• [Directions]:
Repeat the records below exactly, from the first line through the line containing "MARKETING INTERNETOWY", and leave out any pictures.

━━━━━ Given data ━━━━━

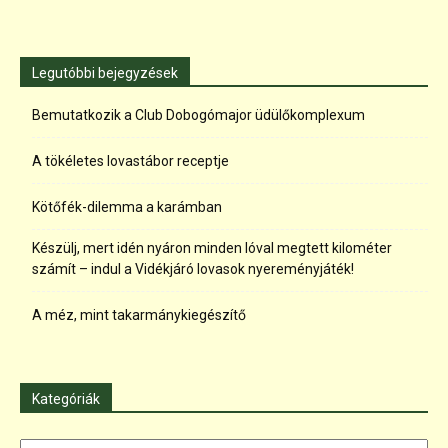
Legutóbbi bejegyzések
Bemutatkozik a Club Dobogómajor üdülőkomplexum
A tökéletes lovastábor receptje
Kötőfék-dilemma a karámban
Készülj, mert idén nyáron minden lóval megtett kilométer
számít – indul a Vidékjáró lovasok nyereményjáték!
A méz, mint takarmánykiegészítő
Kategóriák
Kategóriák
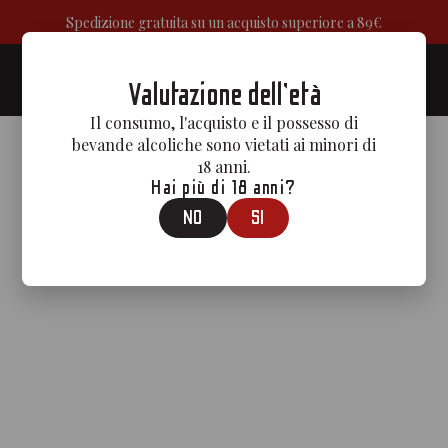
Spedizione gratuita su un acquisto superiore a 89€
0
Valutazione dell'età
Il consumo, l'acquisto e il possesso di
bevande alcoliche sono vietati ai minori di
18 anni.
Hai più di 18 anni?
NO
SI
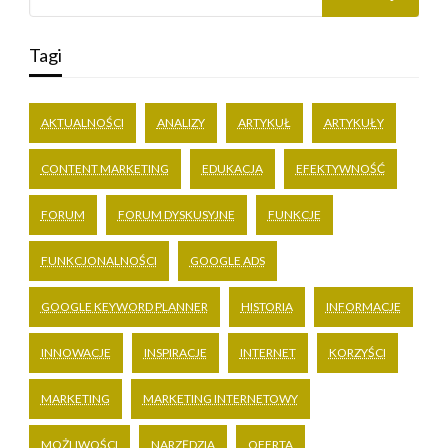
Tagi
AKTUALNOŚCI
ANALIZY
ARTYKUŁ
ARTYKUŁY
CONTENT MARKETING
EDUKACJA
EFEKTYWNOŚĆ
FORUM
FORUM DYSKUSYJNE
FUNKCJE
FUNKCJONALNOŚCI
GOOGLE ADS
GOOGLE KEYWORD PLANNER
HISTORIA
INFORMACJE
INNOWACJE
INSPIRACJE
INTERNET
KORZYŚCI
MARKETING
MARKETING INTERNETOWY
MOŻLIWOŚCI
NARZĘDZIA
OFERTA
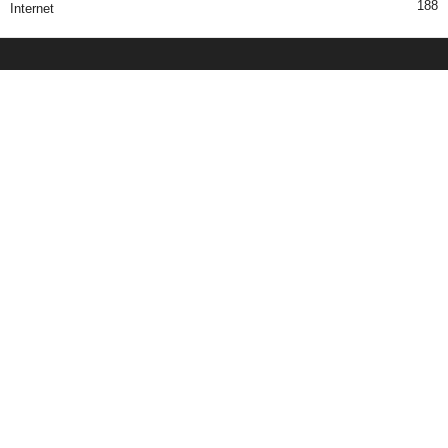
188
Internet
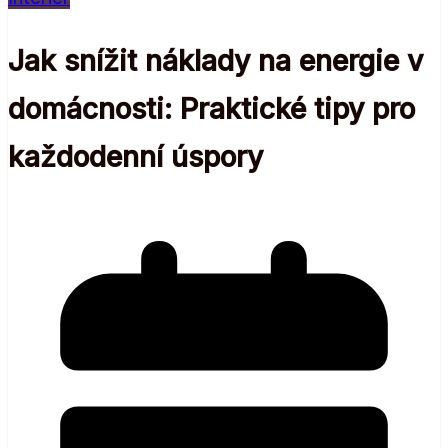
Jak snížit náklady na energie v
domácnosti: Praktické tipy pro
každodenní úspory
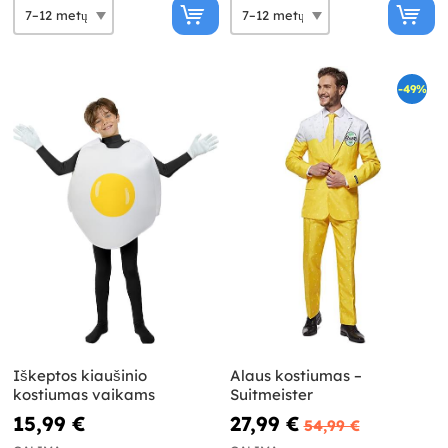
-49%
Iškeptos kiaušinio
Alaus kostiumas –
kostiumas vaikams
Suitmeister
15,99 €
27,99 €
54,99 €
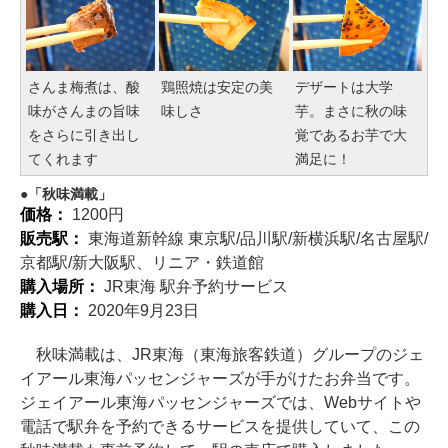
さんま梅煮は、酸
鶏照焼は安定の美
デザートは大学
味がさんまの旨味
味しさ
芋。まさに秋の味
をさらに引き出し
覚であるお芋で大
てくれます
満足に！
「秋味満載」
価格：
1200円
販売駅：
東海道新幹線 東京駅/品川駅/新横浜駅/名古屋駅/
京都駅/新大阪駅、リニア・鉄道館
購入場所：
JR東海 駅弁予約サービス
購入日：
2020年9月23日
秋味満載は、JR東海（東海旅客鉄道）グループのジェ
イアール東海パッセンジャーズが手がけたお弁当です。
ジェイアール東海パッセンジャーズでは、Webサイトや
電話で駅弁を予約できるサービスを提供していて、この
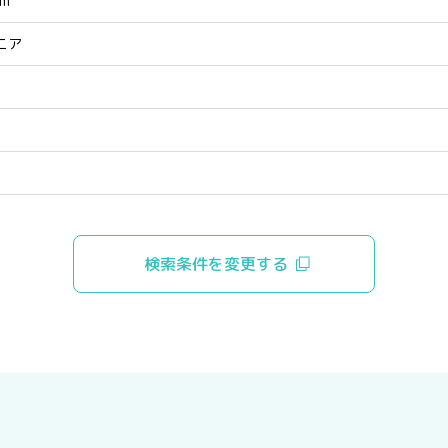
rm
ニア
検索条件を変更する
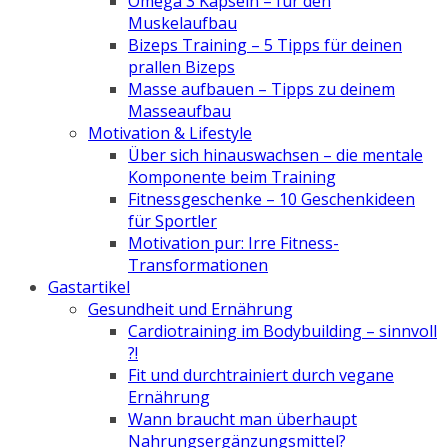
Omega 3 Kapseln – für den
Muskelaufbau
Bizeps Training – 5 Tipps für deinen
prallen Bizeps
Masse aufbauen – Tipps zu deinem
Masseaufbau
Motivation & Lifestyle
Über sich hinauswachsen – die mentale
Komponente beim Training
Fitnessgeschenke – 10 Geschenkideen
für Sportler
Motivation pur: Irre Fitness-
Transformationen
Gastartikel
Gesundheit und Ernährung
Cardiotraining im Bodybuilding – sinnvoll
?!
Fit und durchtrainiert durch vegane
Ernährung
Wann braucht man überhaupt
Nahrungsergänzungsmittel?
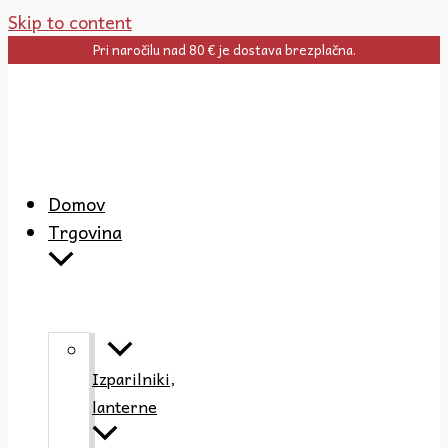
Skip to content
Pri naročilu nad 80 € je dostava brezplačna.
Domov
Trgovina
Izparilniki,
lanterne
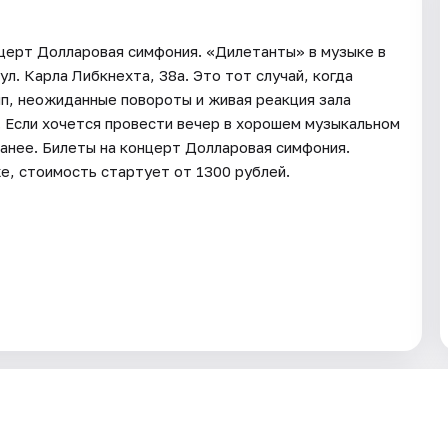
нцерт Долларовая симфония. «Дилетанты» в музыке в
л. Карла Либкнехта, 38а. Это тот случай, когда
мп, неожиданные повороты и живая реакция зала
 Если хочется провести вечер в хорошем музыкальном
ранее. Билеты на концерт Долларовая симфония.
е, стоимость стартует от 1300 рублей.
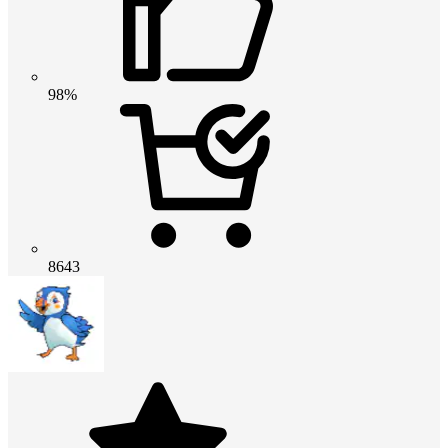
98%
8643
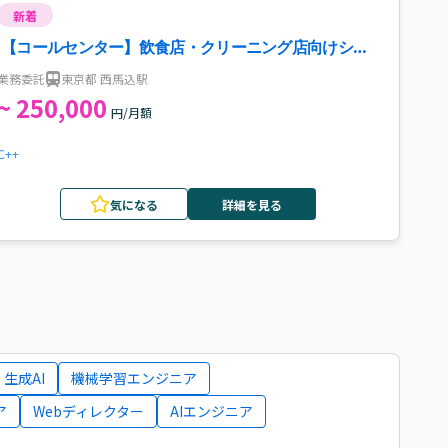
新着
【コールセンター】飲食店・クリーニング店向けシス
テム問い合わせ対応案件・求人
業務委託
東京都 西馬込駅
~ 250,000
円/月額
C++
気になる
詳細を見る
生成AI
機械学習エンジニア
ア
Webディレクター
AIエンジニア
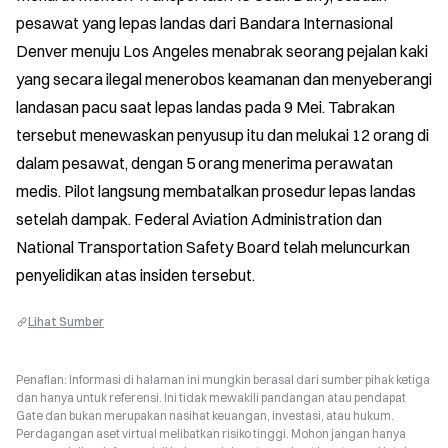
pesawat yang lepas landas dari Bandara Internasional 
Denver menuju Los Angeles menabrak seorang pejalan kaki 
yang secara ilegal menerobos keamanan dan menyeberangi 
landasan pacu saat lepas landas pada 9 Mei. Tabrakan 
tersebut menewaskan penyusup itu dan melukai 12 orang di 
dalam pesawat, dengan 5 orang menerima perawatan 
medis. Pilot langsung membatalkan prosedur lepas landas 
setelah dampak. Federal Aviation Administration dan 
National Transportation Safety Board telah meluncurkan 
penyelidikan atas insiden tersebut.
Lihat Sumber
Penafian: Informasi di halaman ini mungkin berasal dari sumber pihak ketiga
dan hanya untuk referensi. Ini tidak mewakili pandangan atau pendapat
Gate dan bukan merupakan nasihat keuangan, investasi, atau hukum.
Perdagangan aset virtual melibatkan risiko tinggi. Mohon jangan hanya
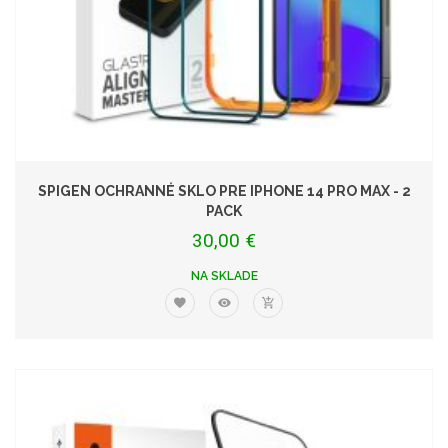
SPIGEN OCHRANNÉ SKLO PRE IPHONE 14 PRO MAX - 2
PACK
30,00 €
NA SKLADE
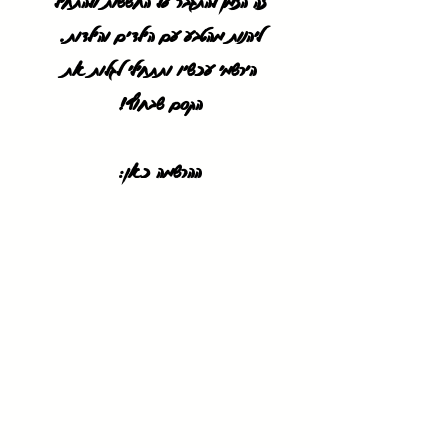
זה הזמן להתגבר על החששות ולהתחיל
ליהנות מהטבע עם הילדים והילדות.
הירשמי עכשיו ותתחילי לגלות את
הקסם שבחוץ!
ההרשמה כאן:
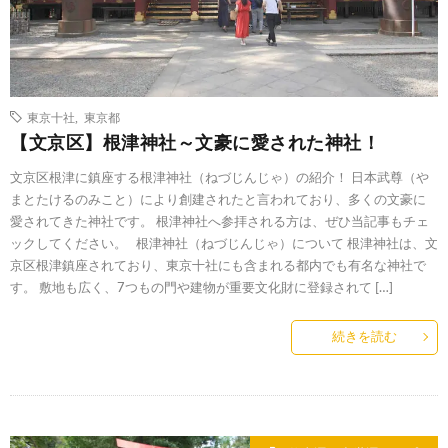
東京十社
,
東京都
【文京区】根津神社～文豪に愛された神社！
文京区根津に鎮座する根津神社（ねづじんじゃ）の紹介！ 日本武尊（や
まとたけるのみこと）により創建されたと言われており、多くの文豪に
愛されてきた神社です。 根津神社へ参拝される方は、ぜひ当記事もチェ
ックしてください。 根津神社（ねづじんじゃ）について 根津神社は、文
京区根津鎮座されており、東京十社にも含まれる都内でも有名な神社で
す。 敷地も広く、7つもの門や建物が重要文化財に登録されて […]
続きを読む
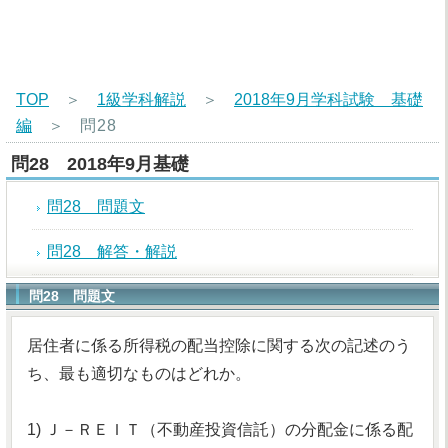
TOP
＞
1級学科解説
＞
2018年9月学科試験 基礎
編
＞
問28
問28 2018年9月基礎
問28 問題文
問28 解答・解説
問28 問題文
居住者に係る所得税の配当控除に関する次の記述のう
ち、最も適切なものはどれか。
1) Ｊ－ＲＥＩＴ（不動産投資信託）の分配金に係る配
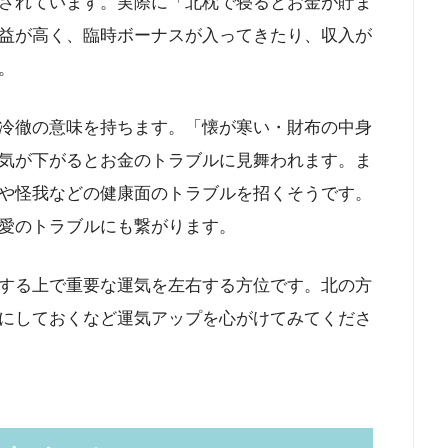
されています。実際に「北枕で寝るとお金が貯ま
益が高く、臨時ボーナスが入ってきたり、収入が
。
冷徹の意味を持ちます。「懐が寒い・財布の中身
気が下がるとお金のトラブルに見舞われます。ま
や怪我などの健康面のトラブルを招くそうです。
愛のトラブルにも繋がります。
する上で重要な運気を左右する方位です。北の方
にしておくなど運気アップを心がけてみてくださ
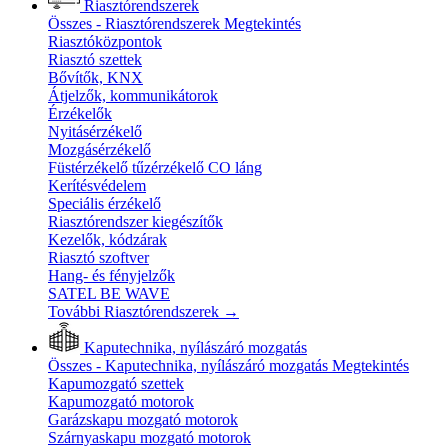
Riasztórendszerek
Összes - Riasztórendszerek
Megtekintés
Riasztóközpontok
Riasztó szettek
Bővítők, KNX
Átjelzők, kommunikátorok
Érzékelők
Nyitásérzékelő
Mozgásérzékelő
Füstérzékelő tűzérzékelő CO láng
Kerítésvédelem
Speciális érzékelő
Riasztórendszer kiegészítők
Kezelők, kódzárak
Riasztó szoftver
Hang- és fényjelzők
SATEL BE WAVE
További Riasztórendszerek
→
Kaputechnika, nyílászáró mozgatás
Összes - Kaputechnika, nyílászáró mozgatás
Megtekintés
Kapumozgató szettek
Kapumozgató motorok
Garázskapu mozgató motorok
Szárnyaskapu mozgató motorok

━━━━━

• [Reply to the exercise]:
Legutóbbi bejegyzések
Bemutatkozik a Club Dobogómajor üdülőkomplexum
A tökéletes lovastábor receptje
Kötőfék-dilemma a karámban
Készülj, mert idén nyáron minden lóval megtett kilométer
számít – indul a Vidékjáró lovasok nyereményjáték!
A méz, mint takarmánykiegészítő
Kategóriák
Kategóriák
Spedizione gratuita su un acquisto superiore a 89€
0
Valutazione dell'età
Il consumo, l'acquisto e il possesso di
bevande alcoliche sono vietati ai minori di
18 anni.
Hai più di 18 anni?
NO
SI
Tagi
AKTUALNOŚCI
ANALIZY
ARTYKUŁ
ARTYKUŁY
CONTENT MARKETING
EDUKACJA
EFEKTYWNOŚĆ
FORUM
FORUM DYSKUSYJNE
FUNKCJE
FUNKCJONALNOŚCI
GOOGLE ADS
GOOGLE KEYWORD PLANNER
HISTORIA
INFORMACJE
INNOWACJE
INSPIRACJE
INTERNET
KORZYŚCI
MARKETING
MARKETING INTERNETOWY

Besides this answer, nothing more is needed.